Explicó que algunos sistemas vinculan al Estado con la religión, como en Marruecos; en otros, como la monarquía saudí, “es la jefa de una de las ramas del sunismo, a su vez rama del islamismo”; y en Asia, se encuentra el caso de Tailandia, que también ha sobrevivido por la monarquía, “porque es un país muy dividido entre el campo y la ciudad”.
- Muchos de los reproches se producen por los gastos que se originan desde estas monarquías.

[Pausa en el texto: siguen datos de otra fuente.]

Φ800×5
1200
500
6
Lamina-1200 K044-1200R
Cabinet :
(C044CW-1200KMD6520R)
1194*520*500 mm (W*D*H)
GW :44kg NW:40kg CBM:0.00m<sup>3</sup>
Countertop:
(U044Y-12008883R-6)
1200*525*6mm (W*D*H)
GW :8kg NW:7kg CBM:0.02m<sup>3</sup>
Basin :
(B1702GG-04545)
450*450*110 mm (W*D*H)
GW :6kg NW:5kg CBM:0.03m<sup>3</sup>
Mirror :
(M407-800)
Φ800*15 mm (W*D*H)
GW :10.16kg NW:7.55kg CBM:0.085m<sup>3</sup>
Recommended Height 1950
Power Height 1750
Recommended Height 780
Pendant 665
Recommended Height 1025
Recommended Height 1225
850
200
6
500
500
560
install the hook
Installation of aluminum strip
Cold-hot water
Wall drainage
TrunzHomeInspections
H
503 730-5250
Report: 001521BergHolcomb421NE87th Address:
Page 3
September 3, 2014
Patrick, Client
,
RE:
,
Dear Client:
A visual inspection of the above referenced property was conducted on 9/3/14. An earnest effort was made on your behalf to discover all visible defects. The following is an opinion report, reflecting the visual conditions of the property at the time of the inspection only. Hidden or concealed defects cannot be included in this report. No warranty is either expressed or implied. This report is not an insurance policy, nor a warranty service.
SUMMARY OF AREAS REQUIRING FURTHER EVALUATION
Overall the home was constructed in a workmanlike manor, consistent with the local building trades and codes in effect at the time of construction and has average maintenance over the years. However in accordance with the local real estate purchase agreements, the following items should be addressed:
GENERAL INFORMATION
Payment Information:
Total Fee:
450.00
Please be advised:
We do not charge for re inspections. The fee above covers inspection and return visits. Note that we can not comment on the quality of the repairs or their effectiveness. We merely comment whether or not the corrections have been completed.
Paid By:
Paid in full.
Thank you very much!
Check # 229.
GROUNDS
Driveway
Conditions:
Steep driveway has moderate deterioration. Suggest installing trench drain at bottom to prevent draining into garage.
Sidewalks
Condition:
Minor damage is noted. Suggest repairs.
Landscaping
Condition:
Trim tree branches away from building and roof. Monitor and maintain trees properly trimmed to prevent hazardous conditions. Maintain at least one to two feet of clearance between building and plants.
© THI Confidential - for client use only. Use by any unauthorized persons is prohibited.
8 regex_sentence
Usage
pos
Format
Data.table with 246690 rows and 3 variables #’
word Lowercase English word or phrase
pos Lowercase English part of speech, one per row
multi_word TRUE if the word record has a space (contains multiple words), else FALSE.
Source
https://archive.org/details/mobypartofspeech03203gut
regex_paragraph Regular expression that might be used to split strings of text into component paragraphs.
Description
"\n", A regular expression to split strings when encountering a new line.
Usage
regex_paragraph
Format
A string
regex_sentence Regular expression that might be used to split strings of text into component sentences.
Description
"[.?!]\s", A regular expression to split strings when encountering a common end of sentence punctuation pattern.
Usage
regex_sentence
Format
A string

- Claro está que existen los reproches, porque se trata de personas que pierden contacto con la realidad y viven en una burbuja. En Corea del Norte, por ejemplo, se gastan millones de dólares para un abortado proyecto de un misil, y a la vez tiene que estar pidiendo dinero a Estados Unidos y Naciones Unidas para que la gente pueda comer.
Finalmente, Pérez Llana expuso el caso de Gran Bretaña, “donde no se puede entender el rol de la monarquía si no se percibe que para el inglés común los símbolos son tres: el manejo del dinero, la religión anglicana y la monarquía”, dijo. Sostuvo que sin estos tres puntos, “los ingleses se quedan sin identidad nacional”.
El ex embajador explicó que se trata de una monarquía que tiene legitimidad en la historia por su rol en la 2ª Guerra Mundial, y que si no existiese, tendrían problemas de fractura. Consideró que en ese caso perderían su carácter de potencia regional, “lo que le permite tener cierto rol internacional, pues de entrada en una asamblea de Naciones Unidas, Gran Bretaña tiene 20 o 30 votos”.